In particular, with JIT, you are able to initialize certain readonly data once, and then, on recompilation to a more optimized version, bake such data as JIT constants right into emitted machine code. This is not possible with AOT. Same applies for all kinds of in-runtime profiling/analysis and recompilation to incorporate a collected profile according to this exact run of an application. JIT also offers the ability to load modules dynamically in the form of bytecode without having to have a strict machine-level ABI, only the bytecode one, which allows for efficient generics that cross modules, as well as cross-module function inlining. And last but not least - there is no need to pick the least common denominator in supported hardware features as the code can be compiled to use the latest features provided by hardware like AVX512.

On the other hand, pure AOT means a frozen world which allows the compiler to know exact types and paths the code can take, performing exact devirtualization and much more aggressive preinitialization on code that accepts constant data. It also means bigger leeway in the time the compiler can spend on optimizing code. Historically, GCC and LLVM have been more advanced than their JIT counterparts because of different tradeoffs more favouring to absolute performance of the emitted code as well as simply higher amount of man hours invested in developing them (e.g. .NET punches above it's weight class despite being worked on by a smaller team vs OpenJDK or LLVM).

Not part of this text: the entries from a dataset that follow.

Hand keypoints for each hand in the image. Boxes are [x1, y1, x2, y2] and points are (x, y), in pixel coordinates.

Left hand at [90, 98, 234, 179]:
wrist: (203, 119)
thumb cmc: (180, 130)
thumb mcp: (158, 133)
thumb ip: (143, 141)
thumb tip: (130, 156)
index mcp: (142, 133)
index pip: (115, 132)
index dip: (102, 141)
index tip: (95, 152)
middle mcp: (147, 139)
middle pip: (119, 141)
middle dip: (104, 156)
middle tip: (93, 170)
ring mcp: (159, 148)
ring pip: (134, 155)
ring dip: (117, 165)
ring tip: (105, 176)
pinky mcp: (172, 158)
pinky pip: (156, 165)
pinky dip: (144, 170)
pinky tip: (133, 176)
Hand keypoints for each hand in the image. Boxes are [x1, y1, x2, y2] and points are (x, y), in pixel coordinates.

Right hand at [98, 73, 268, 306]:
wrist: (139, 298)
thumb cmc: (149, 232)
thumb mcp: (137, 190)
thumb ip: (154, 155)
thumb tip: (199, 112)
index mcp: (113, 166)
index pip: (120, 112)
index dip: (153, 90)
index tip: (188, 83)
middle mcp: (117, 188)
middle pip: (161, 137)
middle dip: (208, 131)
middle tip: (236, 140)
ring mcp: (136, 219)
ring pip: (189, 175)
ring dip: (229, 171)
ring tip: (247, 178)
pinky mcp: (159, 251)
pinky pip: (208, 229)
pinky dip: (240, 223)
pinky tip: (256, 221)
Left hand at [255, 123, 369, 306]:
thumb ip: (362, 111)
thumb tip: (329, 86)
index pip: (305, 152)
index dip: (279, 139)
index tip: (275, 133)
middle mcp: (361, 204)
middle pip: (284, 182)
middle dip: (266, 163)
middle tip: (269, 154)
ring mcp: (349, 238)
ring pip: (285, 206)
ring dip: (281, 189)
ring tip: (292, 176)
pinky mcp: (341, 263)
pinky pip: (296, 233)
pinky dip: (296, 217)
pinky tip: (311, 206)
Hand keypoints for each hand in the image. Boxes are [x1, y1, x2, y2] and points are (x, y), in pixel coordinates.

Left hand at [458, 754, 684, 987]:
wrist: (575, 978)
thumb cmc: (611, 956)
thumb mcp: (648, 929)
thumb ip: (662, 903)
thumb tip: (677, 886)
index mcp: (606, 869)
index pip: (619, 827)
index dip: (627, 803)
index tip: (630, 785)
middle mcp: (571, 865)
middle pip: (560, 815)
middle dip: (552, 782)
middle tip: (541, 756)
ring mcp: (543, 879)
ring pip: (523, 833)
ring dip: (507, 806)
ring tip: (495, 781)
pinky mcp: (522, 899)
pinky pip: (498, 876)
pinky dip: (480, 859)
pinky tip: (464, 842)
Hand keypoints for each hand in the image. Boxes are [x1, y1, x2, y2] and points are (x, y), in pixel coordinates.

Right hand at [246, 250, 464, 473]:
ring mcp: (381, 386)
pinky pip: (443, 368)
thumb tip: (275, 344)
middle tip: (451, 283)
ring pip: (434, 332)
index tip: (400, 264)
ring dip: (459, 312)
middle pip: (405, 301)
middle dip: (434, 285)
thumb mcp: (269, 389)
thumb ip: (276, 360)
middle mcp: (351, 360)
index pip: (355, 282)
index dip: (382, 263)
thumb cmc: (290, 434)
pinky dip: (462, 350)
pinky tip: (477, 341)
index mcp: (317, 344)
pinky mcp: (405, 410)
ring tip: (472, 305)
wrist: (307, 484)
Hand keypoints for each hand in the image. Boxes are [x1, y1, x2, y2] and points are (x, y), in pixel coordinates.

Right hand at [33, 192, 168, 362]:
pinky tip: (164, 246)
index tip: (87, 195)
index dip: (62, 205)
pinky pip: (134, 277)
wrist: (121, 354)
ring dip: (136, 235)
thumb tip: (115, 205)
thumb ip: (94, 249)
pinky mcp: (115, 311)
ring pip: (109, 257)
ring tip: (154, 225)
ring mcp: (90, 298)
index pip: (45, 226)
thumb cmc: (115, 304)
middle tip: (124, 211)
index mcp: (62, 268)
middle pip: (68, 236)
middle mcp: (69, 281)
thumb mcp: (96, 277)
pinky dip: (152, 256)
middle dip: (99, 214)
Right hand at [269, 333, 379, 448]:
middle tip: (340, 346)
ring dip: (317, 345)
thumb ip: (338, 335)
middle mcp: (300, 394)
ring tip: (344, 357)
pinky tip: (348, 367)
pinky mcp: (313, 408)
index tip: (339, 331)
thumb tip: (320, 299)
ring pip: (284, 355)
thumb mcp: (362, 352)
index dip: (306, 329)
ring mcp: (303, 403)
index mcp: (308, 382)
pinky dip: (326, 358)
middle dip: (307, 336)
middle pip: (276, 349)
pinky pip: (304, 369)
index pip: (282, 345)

pjmlp · 2024-03-03T08:42:18 1709455338

C compilers only have one opportunity to do that once, at compile time, if the developer was lucky with their data set used to train the PGO output, maybe the outcome is greatly improved.

Modern JVMs, not only have the JIT being able to use actual production data, they are able to cache PGO data between execution runs, and reach an optimimal set of heuristics throughout execution time.

And on Android, those PGO files are even shared between devices via Play Store.